Last month the social journal mobile application Path was outed for uploading users’ address books to its servers.
This practice was rapidly exposed as an unspoken industry standard and indeed it quickly came to light that a whole host of other major social mobile applications, including Facebook and Twitter, may be pursuing similar methods of data collection without the consumer’s ‘informed consent'.
The ensuing media storm saw Apple declare that a pre-requisite of inclusion in its app store would require users' permission to index phone book details, location and other contact information explicitly via a pop-up message.
Twitter also moved quickly to update its privacy policy over concerns about how its mobile app used address book information.
These policy changes are a step in the right direction but the spotlight is now rightly shining on the issues of privacy and security in mobile applications.
For these issues to be fully addressed, it is vital that the consumer is at the centre and that trust is built on transparency and informed consent.
Missing out consent is disastrous to the market. But do opaque or incomprehensible opt-in policies actually sufficiently inform the consumer?

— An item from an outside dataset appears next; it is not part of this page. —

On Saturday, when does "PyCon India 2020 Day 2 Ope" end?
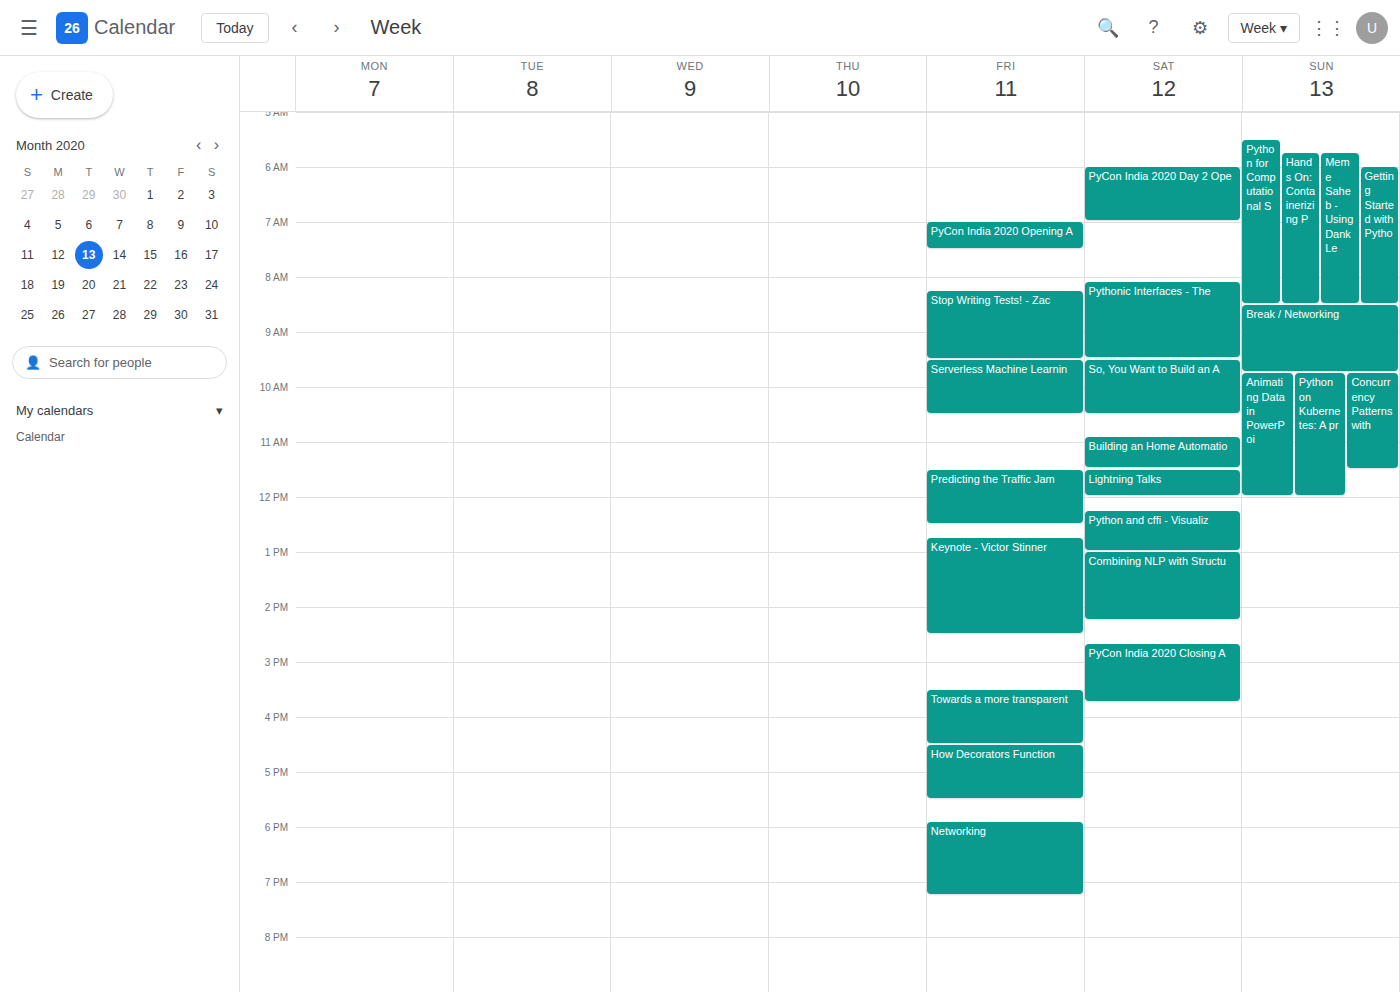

There is also a more subtle problem to consider: the difference between the perception of abuses of privacy and the intent and resulting harm that exists in reality.
Both perception and reality are significant barriers to mainstream consumer adoption and affect the total mobile ecosystem.
This is a growing consumer trust issue. Recent research from Harris Interactive (2011), found that 38% of mobile users cite privacy as the number one concern when using mobile applications, followed by security (26%), identity tracking (19%) and sharing information with or without permission (14%).
supports these findings with an average 27% citing security as a major concern.
Mix in media coverage that skews the perception of abuses of privacy and history tells us that it’s not long before draconian legislative steps are taken that threaten the industry’s innovation and dynamism in creating consumer facing businesses, brands and agencies.
This of course is a huge concern and it’s vital that brand marketers work with the mobile industry to safeguard innovation while sustaining consumer trust.
Our perspective is that the responsibility for doing so lies with all players across the value chain and the best way forward is to offer practical tools that gain the consumer’s informed consent.
Back to the situation with Path. It would be a mistake to presume that its creators were trying to achieve anything other creating a great social tool for its users.
The problem lies with accessing specific bits of user data to activate its social dimension without the consumer’s explicit consent as the core assumption of its business model.
So what practical steps can we take to protect consumers’ privacy and drive mobile engagement?
One thing is clear - sustaining consumer trust is not just a task for the app stores but for the whole mobile value-chain including service providers, developers, brands and mobile agencies.
Everyone needs to participate in the creation and adoption of best practices for responsible collection and use of mobile user data in a way that creates a more contextual, personalised and trusted mobile engagement experience.
Trust between mobile consumers and the apps that they use is inevitably sensitive and absolutely vital to the development of the industry.
It therefore in turn follows that as an industry we need to be highly sensitive and proactive to privacy issues.